For those of you who haven’t followed this race – and if you’re not from this area, why would you – de Blasio has opened up what appears to be a double digit lead in the Democratic primary. Perhaps enough to win the primary outright and avoid a run-off. Meanwhile, despite the fact that New York has had 20 years or Republican mayors, the candidates fielded by the GOP this year are such relative non-entities that it seems pretty likely the Democratic nominee wins. The one important caveat is that polling in a city – and especially this city – is not like national elections where you can be quite confident that the average of the polls will pretty close to predict the result. In recent years public polls have significantly missed the final result. So nothing is for sure.
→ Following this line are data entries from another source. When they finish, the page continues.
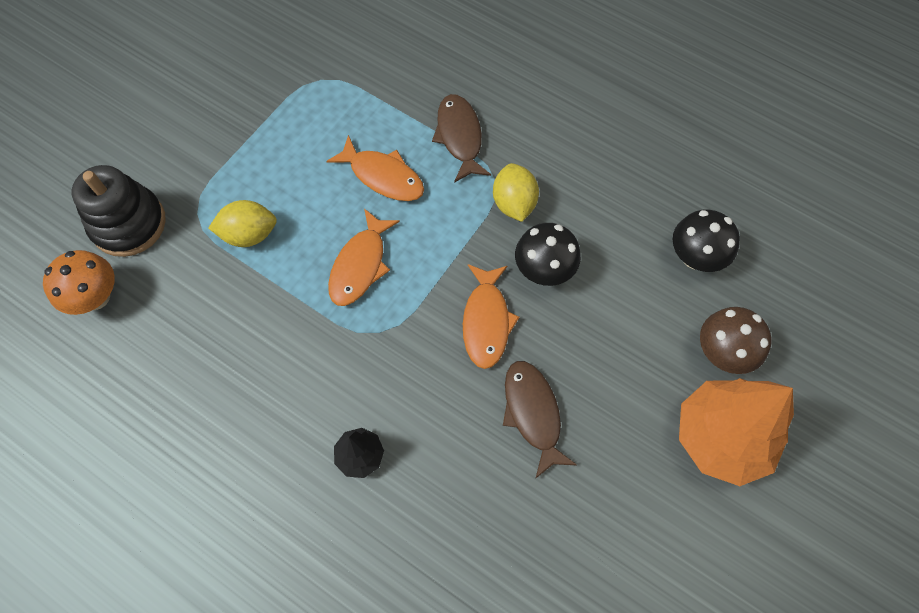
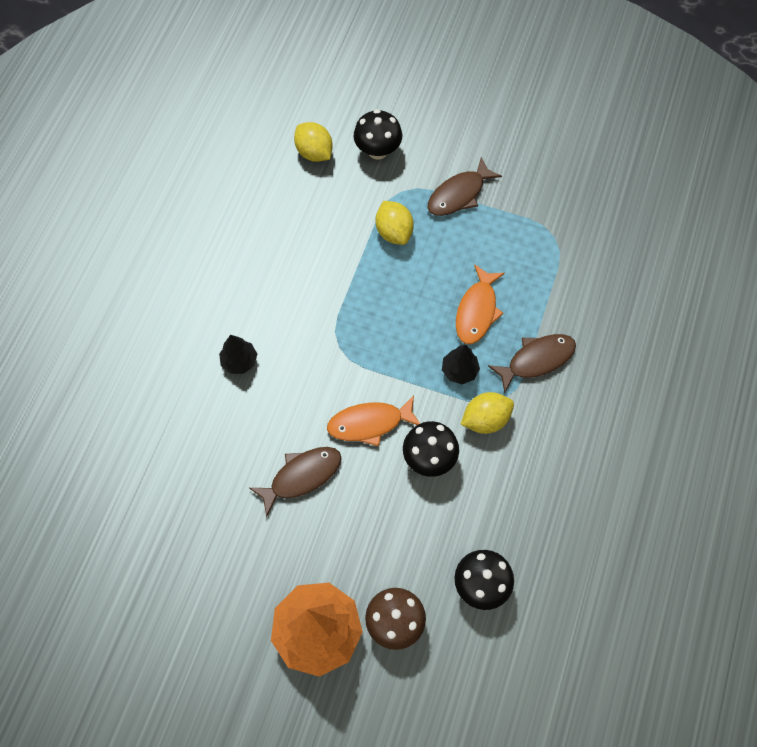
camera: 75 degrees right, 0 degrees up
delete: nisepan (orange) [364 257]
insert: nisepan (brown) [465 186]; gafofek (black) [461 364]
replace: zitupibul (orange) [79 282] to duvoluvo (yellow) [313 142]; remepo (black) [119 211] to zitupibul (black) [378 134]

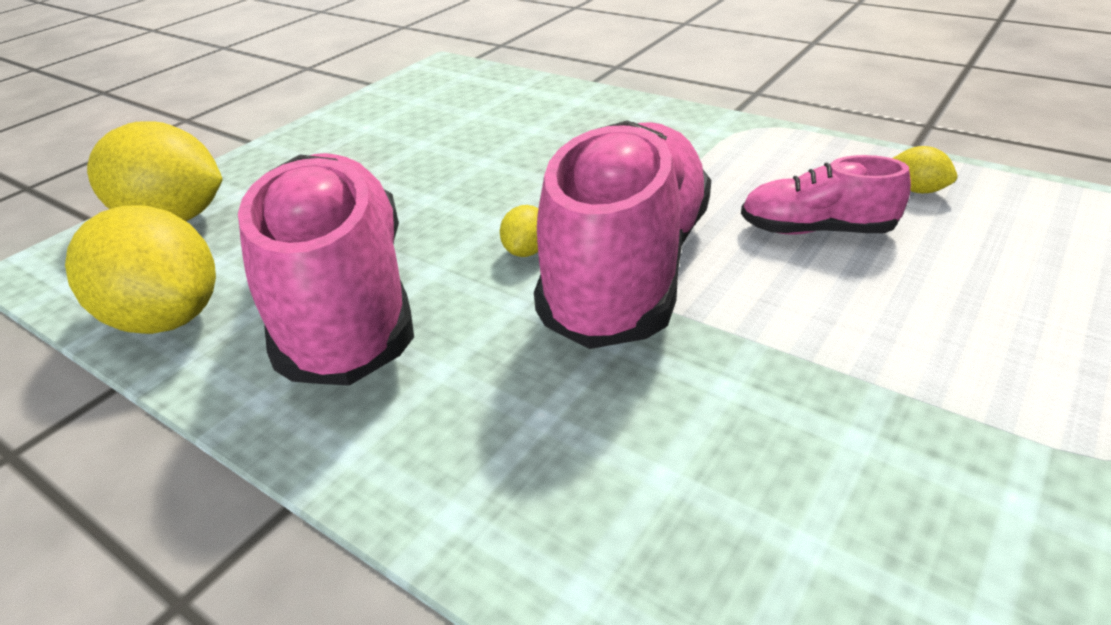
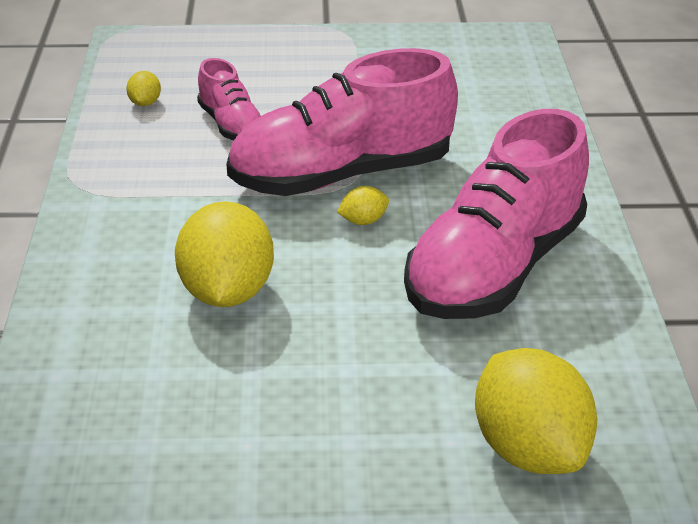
camera: 130 degrees left, 0 degrees up
move: duvoluvo (yellow) [140 269] to [224 254]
The interesting thing about de Blasio (and the fact that he might win) is that he is running as an unabashed progressive. And since that can mean so many things, I mean it in this specific sense: for three decades rising economic inequality has been a cornerstone of the Democratic critique of the direction of the country. It’s been a theme of many campaigns. Yet most elected Democrats, particularly those in executive positions, have shied away from implementing the set of policies that might actually change or ameliorate the trend. That applies to Clinton and Obama, the vast majority of Democratic governors and mayors, though many have done important things. (Whatever the merits of neoliberal economics, it has clearly not solved the problem of growing inequality and stagnating incomes for most Americans.) I don’t know if those ‘things’ will work in the big picture. (That’s not just a throwaway line. I’m cautious and somewhat skeptical about our ability to shift these trends through policy. So much of our national politics focuses on fights between reasonable changes like health care reform and completely crazy ideas like a flat tax or Social Security privatization that a lot of these questions about how you’d ideally set things up … well, I’m not sure how much thought I’ve even given those things.) But de Blasio’s campaign is framed around the problem of inequality and he’s been pretty specific about what he’d do. The centerpiece is a sizable hike in the taxes of upper income New Yorkers to pay for universal pre-k and after school programs throughout the city. The rest center around policies and laws to prop up the low-end wage structure.
How much you can really move the needle on these questions in a single city with two other states nearby is a very open question. But New York, given its size and the relative immobility of some of its major industries, is perhaps the only city where you could take a stab at it. So it will be interesting to see how this all plays out.